286 lines (214 loc) · 13.3 KB

Understanding what Costs in Materialize

Materialize builds dataflow graphs that represents queries. The operators in these graphs can either be stateless (as in a Map, Filter, or Project operator) or stateful. Stateful operators hold on to arrangements of records, which are the main contributor to memory footprint in Materialize. Arrangements can be shared between operators that need the same data, which can ameliorate some of the cost.

Let's talk through what an arrangement is, which operators require arrangements, and what we can do about them.

What is an "Arrangement"?

An arrangement is an alternative representation of a stream of update triples (data, time, diff). In stream form, the triple pass by and are gone. An arrangement records these triples, and indexes them by data. With some caveats about "logical compaction", the index maintains the current accumulation of diff for each (data, time). This means that the size of an arrangement should be roughly the current size of the accumulated updates, where "zero" accumulations contribute nothing. An arrangement undergoes "physical compaction" lazily, which means that the actual size of an arrangement can exceed the logical size, for what should be a bounded amount of time.

An arrangement only costs proportional to the number of distinct (data, time) pairs.
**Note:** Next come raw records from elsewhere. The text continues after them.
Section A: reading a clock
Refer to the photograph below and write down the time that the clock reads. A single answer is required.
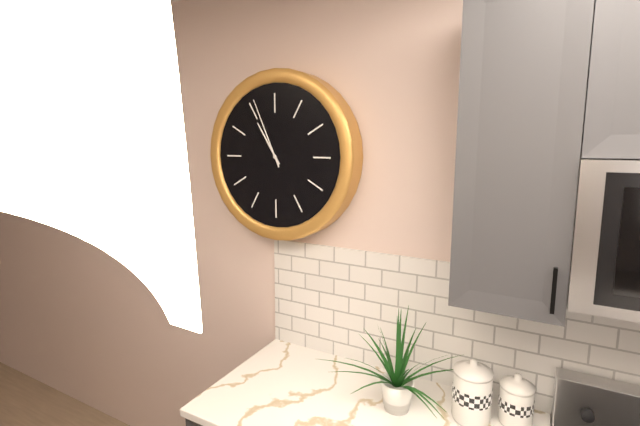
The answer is 10:56
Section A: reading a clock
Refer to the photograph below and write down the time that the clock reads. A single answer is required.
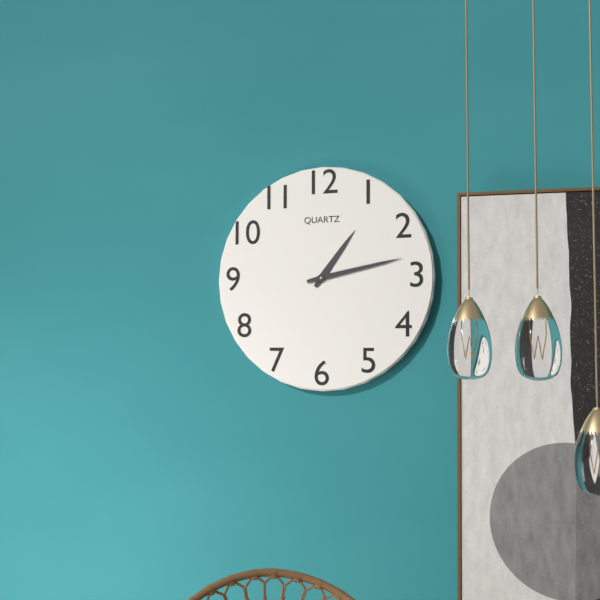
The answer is 1:13
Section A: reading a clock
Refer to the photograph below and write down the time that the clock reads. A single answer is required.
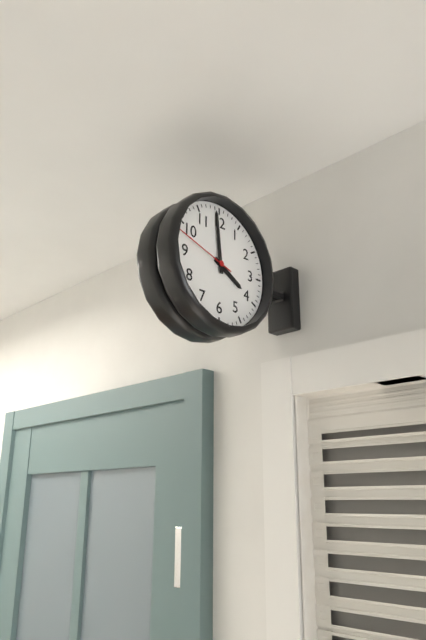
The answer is 3:59:48
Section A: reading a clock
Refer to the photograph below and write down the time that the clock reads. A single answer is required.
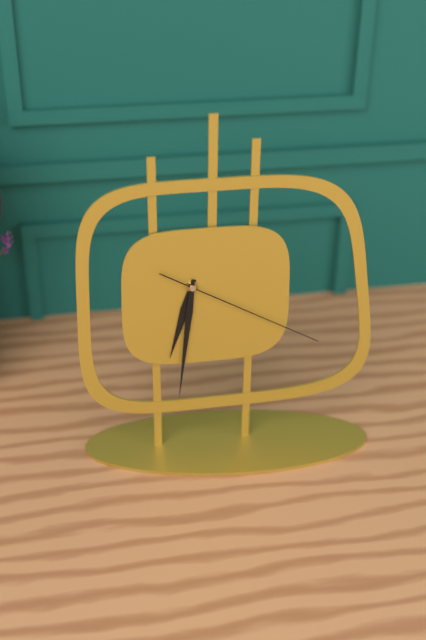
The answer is 6:31:20
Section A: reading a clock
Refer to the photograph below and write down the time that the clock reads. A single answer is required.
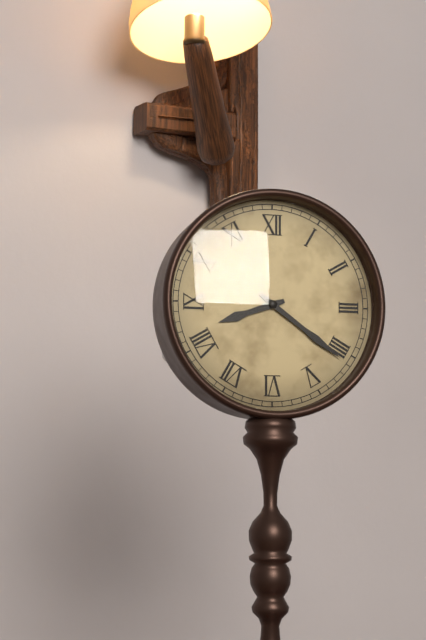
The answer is 8:21
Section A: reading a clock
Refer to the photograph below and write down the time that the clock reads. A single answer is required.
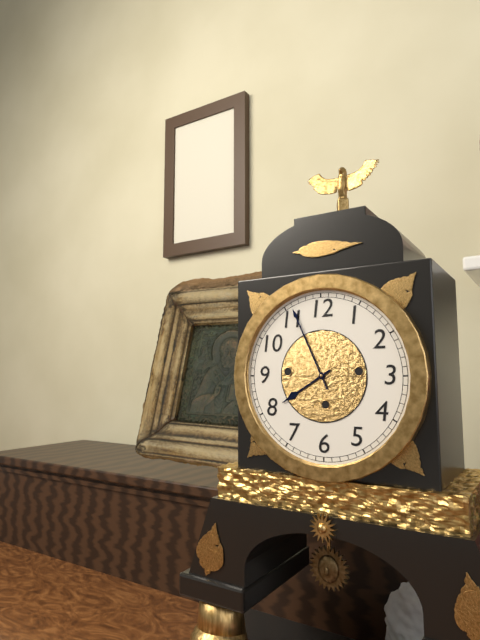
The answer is 7:56
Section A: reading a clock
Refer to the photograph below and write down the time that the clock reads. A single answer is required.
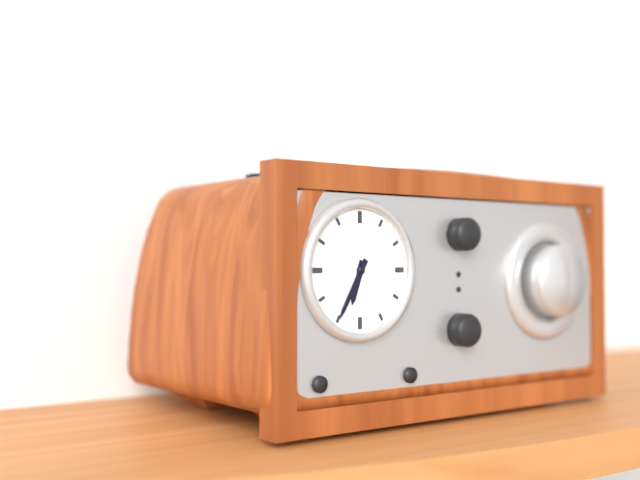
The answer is 6:35
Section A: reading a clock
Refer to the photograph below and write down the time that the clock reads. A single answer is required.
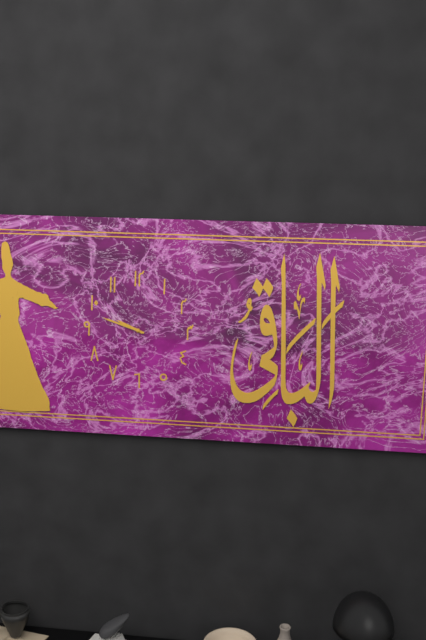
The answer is 9:48
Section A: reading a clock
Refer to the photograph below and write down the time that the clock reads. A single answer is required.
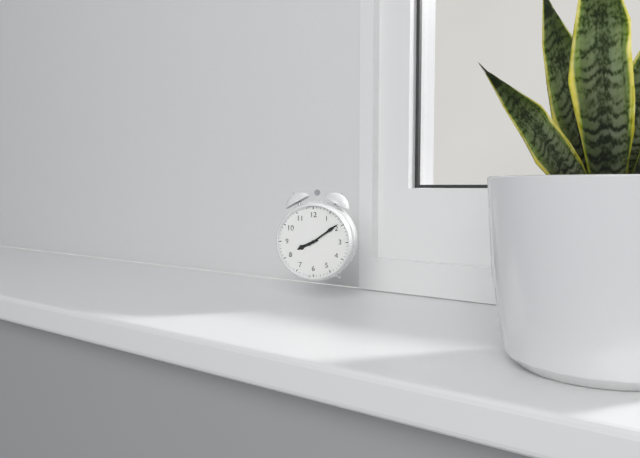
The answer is 8:09
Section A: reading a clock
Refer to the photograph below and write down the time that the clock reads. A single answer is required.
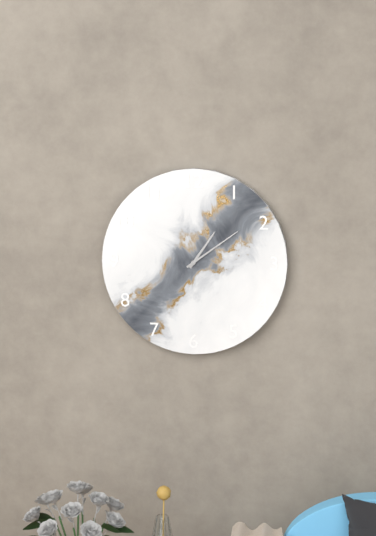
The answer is 1:09
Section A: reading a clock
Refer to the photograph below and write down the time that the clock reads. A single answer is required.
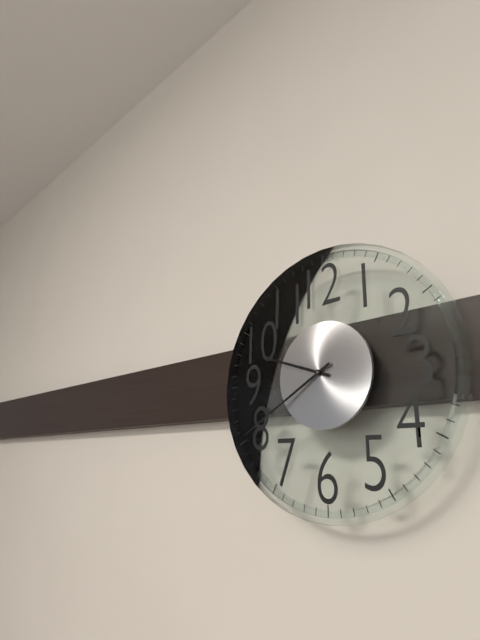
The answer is 9:40
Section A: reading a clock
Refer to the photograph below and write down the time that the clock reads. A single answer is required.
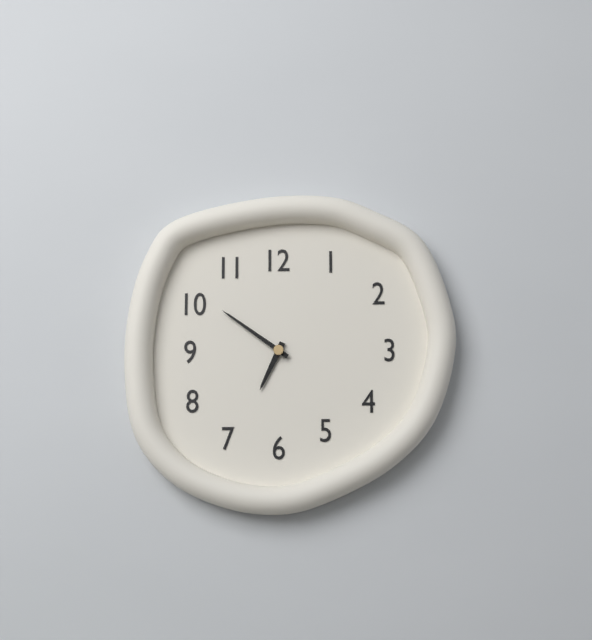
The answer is 6:51
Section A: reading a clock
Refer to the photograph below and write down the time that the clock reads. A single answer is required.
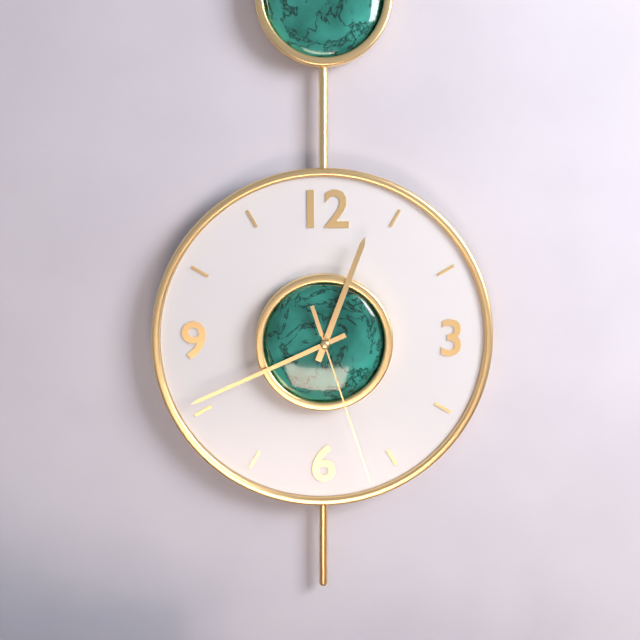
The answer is 12:41:27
This number can be small even if the number of records is large, if we were able to reduce data to few values. For example, if we want to histogram taxi rides by number of occupants and fare amount, there may be few distinct pairs despite many records.

Arrangements are actually indexed assuming that data has a (key, val) structure. The index is by key, which will be important in understanding when arrangements can be shared and reused. Materialize will attempt to choose a key to ensure that the data are well distributed. For example, if a collection has a primary key, Materialize will default to this key for an arrangement. Each of key and val can be (), corresponding to "no key" and "the key is the value", respectively.

Materialize only stores each column once in an arrangement. If a relation is indexed by a subset of its columns, the key columns will be de-duplicated from the value, such that the value only contains non-key columns. This avoids a memory overhead otherwise incurred by storing the same data multiple times.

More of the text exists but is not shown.